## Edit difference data
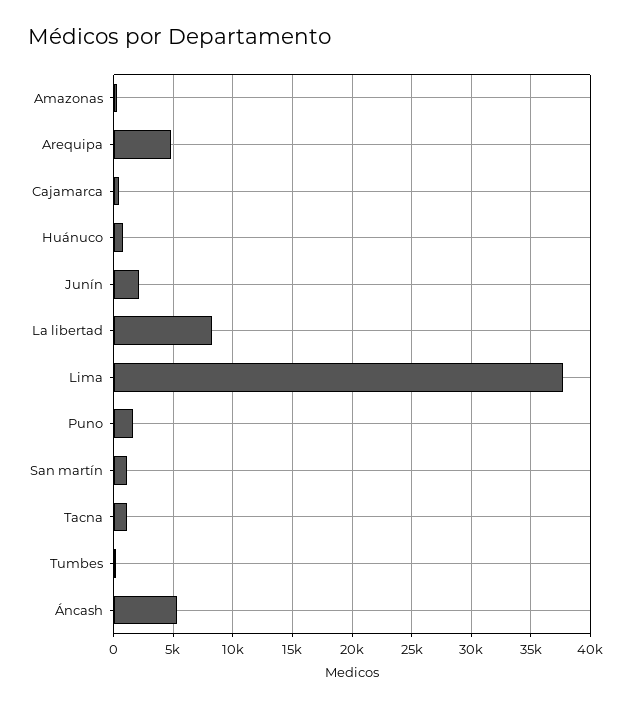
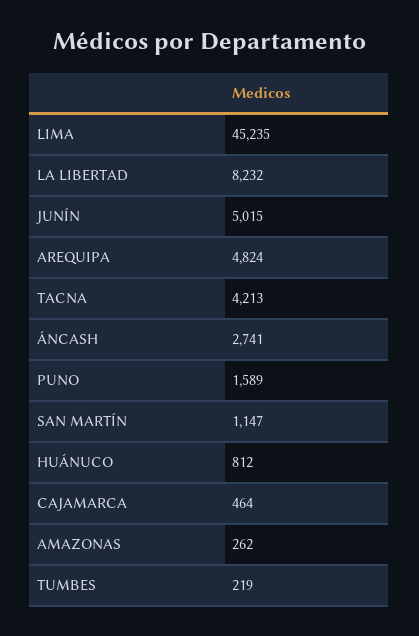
Junín: 2000 -> 5015
Lima: 38000 -> 45235
Tacna: 1000 -> 4213
Áncash: 5000 -> 2741

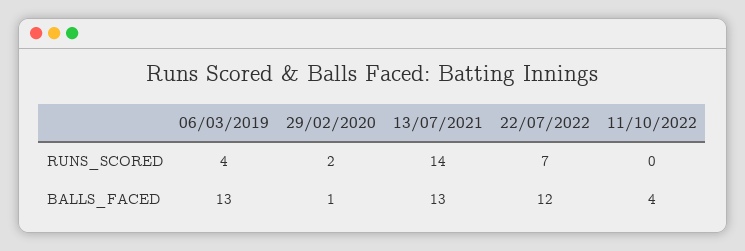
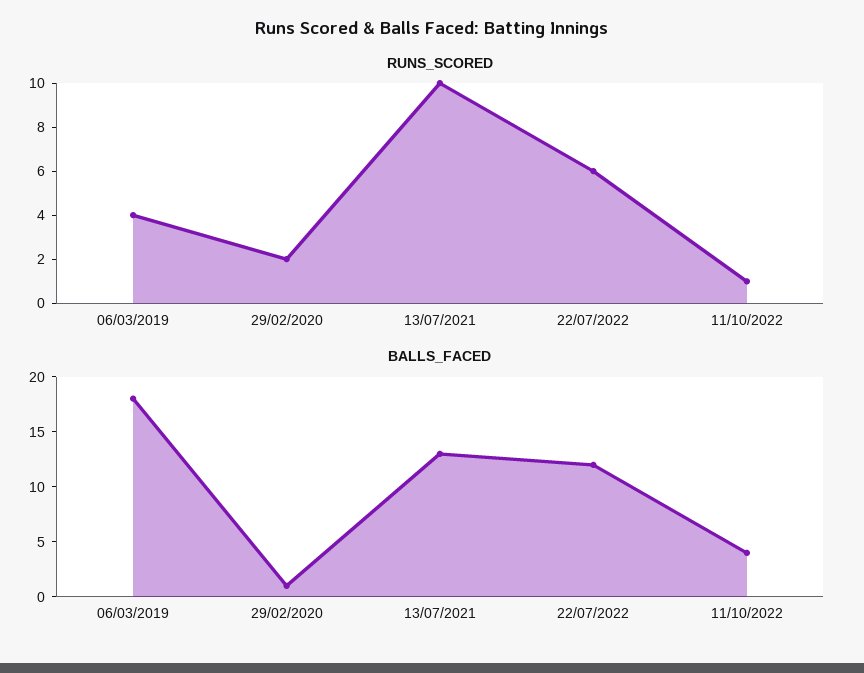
RUNS_SCORED, 13/07/2021: 14 -> 10
RUNS_SCORED, 22/07/2022: 7 -> 6
RUNS_SCORED, 11/10/2022: 0 -> 1
BALLS_FACED, 06/03/2019: 13 -> 18

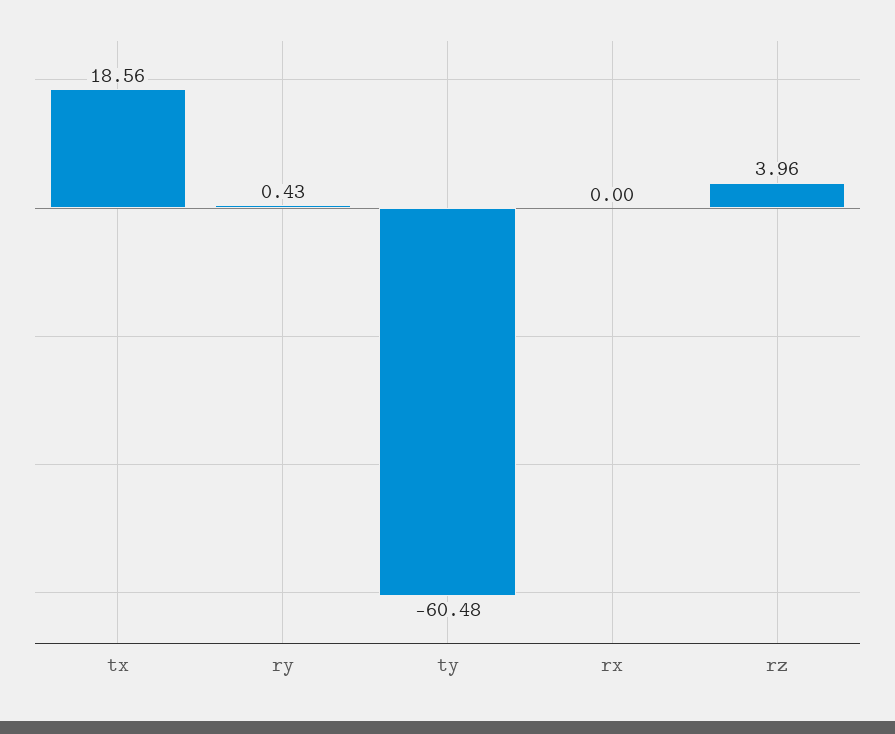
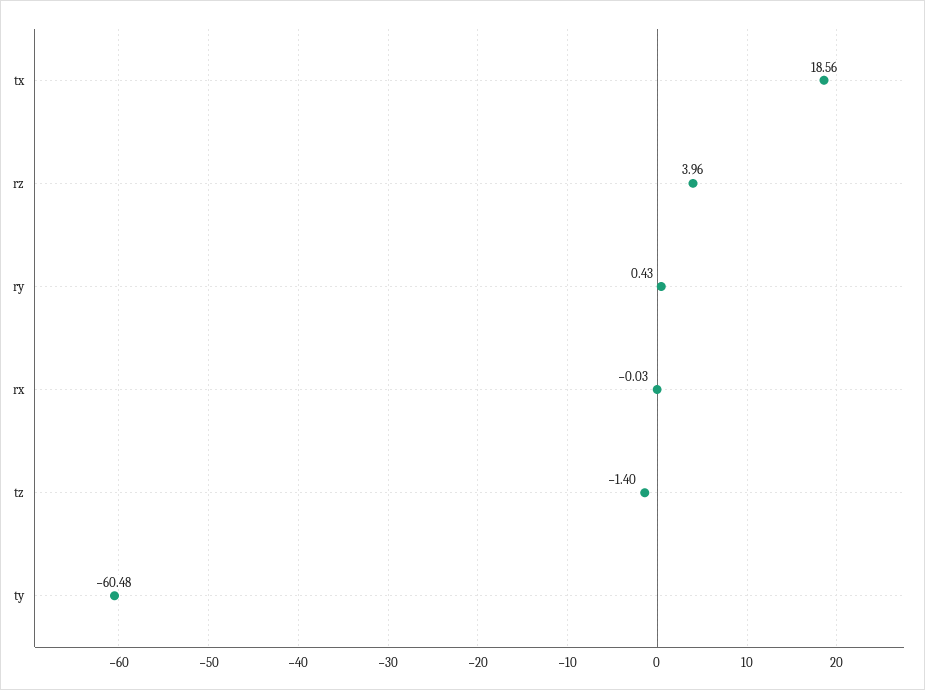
rx: 0 -> -0.03
tz: none -> -1.4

## TO DO
When copying the entries, drop the images and keep every line exact.

## RESPONSE AREA
Junín: 2000 -> 5015
Lima: 38000 -> 45235
Tacna: 1000 -> 4213
Áncash: 5000 -> 2741

RUNS_SCORED, 13/07/2021: 14 -> 10
RUNS_SCORED, 22/07/2022: 7 -> 6
RUNS_SCORED, 11/10/2022: 0 -> 1
BALLS_FACED, 06/03/2019: 13 -> 18

rx: 0 -> -0.03
tz: none -> -1.4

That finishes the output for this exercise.